● **AIM**
Can you render the lines below, from the line with "common name: Bladder campion" through the line with "scientific name: Plantago coronopus", both included, as a Markdown table with the columns Row and Line, skipping any blank lines?

-- Start INPUT MATERIAL --

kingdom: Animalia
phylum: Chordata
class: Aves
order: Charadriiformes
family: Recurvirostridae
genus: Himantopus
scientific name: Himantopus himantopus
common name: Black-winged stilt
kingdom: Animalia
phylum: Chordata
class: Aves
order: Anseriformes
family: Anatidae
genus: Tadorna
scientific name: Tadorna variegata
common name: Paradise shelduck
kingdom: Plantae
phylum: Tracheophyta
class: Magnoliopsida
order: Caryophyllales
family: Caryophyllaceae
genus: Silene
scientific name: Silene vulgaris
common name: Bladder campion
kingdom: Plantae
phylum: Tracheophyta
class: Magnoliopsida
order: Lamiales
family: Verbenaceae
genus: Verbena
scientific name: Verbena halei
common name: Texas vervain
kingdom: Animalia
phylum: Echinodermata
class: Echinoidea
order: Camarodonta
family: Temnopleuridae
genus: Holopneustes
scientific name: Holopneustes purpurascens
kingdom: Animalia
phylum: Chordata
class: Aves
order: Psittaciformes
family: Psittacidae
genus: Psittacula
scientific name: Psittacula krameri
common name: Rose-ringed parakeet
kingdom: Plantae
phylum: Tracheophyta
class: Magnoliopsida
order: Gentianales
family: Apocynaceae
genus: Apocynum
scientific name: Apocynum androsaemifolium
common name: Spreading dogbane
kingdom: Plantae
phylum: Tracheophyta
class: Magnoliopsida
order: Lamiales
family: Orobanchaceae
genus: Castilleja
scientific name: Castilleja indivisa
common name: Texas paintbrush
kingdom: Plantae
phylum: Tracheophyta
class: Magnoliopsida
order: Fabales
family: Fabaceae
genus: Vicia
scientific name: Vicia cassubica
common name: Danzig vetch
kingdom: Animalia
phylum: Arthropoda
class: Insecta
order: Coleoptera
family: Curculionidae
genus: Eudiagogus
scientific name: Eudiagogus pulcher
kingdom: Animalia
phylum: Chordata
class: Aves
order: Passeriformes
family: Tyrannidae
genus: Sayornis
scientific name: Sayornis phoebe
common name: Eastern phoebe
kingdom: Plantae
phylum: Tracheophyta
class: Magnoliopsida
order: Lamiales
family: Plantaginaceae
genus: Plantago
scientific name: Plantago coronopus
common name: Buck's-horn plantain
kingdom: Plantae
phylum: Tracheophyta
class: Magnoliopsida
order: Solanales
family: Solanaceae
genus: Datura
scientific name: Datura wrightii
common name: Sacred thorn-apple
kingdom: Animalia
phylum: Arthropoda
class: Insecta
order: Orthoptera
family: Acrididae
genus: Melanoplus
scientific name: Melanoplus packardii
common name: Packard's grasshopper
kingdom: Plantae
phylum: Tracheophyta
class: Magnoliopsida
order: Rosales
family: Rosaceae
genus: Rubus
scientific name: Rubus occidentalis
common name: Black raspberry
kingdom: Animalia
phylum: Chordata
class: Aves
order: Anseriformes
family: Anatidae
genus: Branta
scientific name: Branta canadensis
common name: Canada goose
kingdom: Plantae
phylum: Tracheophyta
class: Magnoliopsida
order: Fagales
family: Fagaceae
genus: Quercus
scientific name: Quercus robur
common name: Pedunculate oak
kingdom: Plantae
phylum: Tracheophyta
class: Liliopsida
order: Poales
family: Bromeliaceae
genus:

-- End INPUT MATERIAL --

● **EXERCISE RESPONSE**
| Row | Line |
|---|---|
| 1 | common name: Bladder campion |
| 2 | kingdom: Plantae |
| 3 | phylum: Tracheophyta |
| 4 | class: Magnoliopsida |
| 5 | order: Lamiales |
| 6 | family: Verbenaceae |
| 7 | genus: Verbena |
| 8 | scientific name: Verbena halei |
| 9 | common name: Texas vervain |
| 10 | kingdom: Animalia |
| 11 | phylum: Echinodermata |
| 12 | class: Echinoidea |
| 13 | order: Camarodonta |
| 14 | family: Temnopleuridae |
| 15 | genus: Holopneustes |
| 16 | scientific name: Holopneustes purpurascens |
| 17 | kingdom: Animalia |
| 18 | phylum: Chordata |
| 19 | class: Aves |
| 20 | order: Psittaciformes |
| 21 | family: Psittacidae |
| 22 | genus: Psittacula |
| 23 | scientific name: Psittacula krameri |
| 24 | common name: Rose-ringed parakeet |
| 25 | kingdom: Plantae |
| 26 | phylum: Tracheophyta |
| 27 | class: Magnoliopsida |
| 28 | order: Gentianales |
| 29 | family: Apocynaceae |
| 30 | genus: Apocynum |
| 31 | scientific name: Apocynum androsaemifolium |
| 32 | common name: Spreading dogbane |
| 33 | kingdom: Plantae |
| 34 | phylum: Tracheophyta |
| 35 | class: Magnoliopsida |
| 36 | order: Lamiales |
| 37 | family: Orobanchaceae |
| 38 | genus: Castilleja |
| 39 | scientific name: Castilleja indivisa |
| 40 | common name: Texas paintbrush |
| 41 | kingdom: Plantae |
| 42 | phylum: Tracheophyta |
| 43 | class: Magnoliopsida |
| 44 | order: Fabales |
| 45 | family: Fabaceae |
| 46 | genus: Vicia |
| 47 | scientific name: Vicia cassubica |
| 48 | common name: Danzig vetch |
| 49 | kingdom: Animalia |
| 50 | phylum: Arthropoda |
| 51 | class: Insecta |
| 52 | order: Coleoptera |
| 53 | family: Curculionidae |
| 54 | genus: Eudiagogus |
| 55 | scientific name: Eudiagogus pulcher |
| 56 | kingdom: Animalia |
| 57 | phylum: Chordata |
| 58 | class: Aves |
| 59 | order: Passeriformes |
| 60 | family: Tyrannidae |
| 61 | genus: Sayornis |
| 62 | scientific name: Sayornis phoebe |
| 63 | common name: Eastern phoebe |
| 64 | kingdom: Plantae |
| 65 | phylum: Tracheophyta |
| 66 | class: Magnoliopsida |
| 67 | order: Lamiales |
| 68 | family: Plantaginaceae |
| 69 | genus: Plantago |
| 70 | scientific name: Plantago coronopus |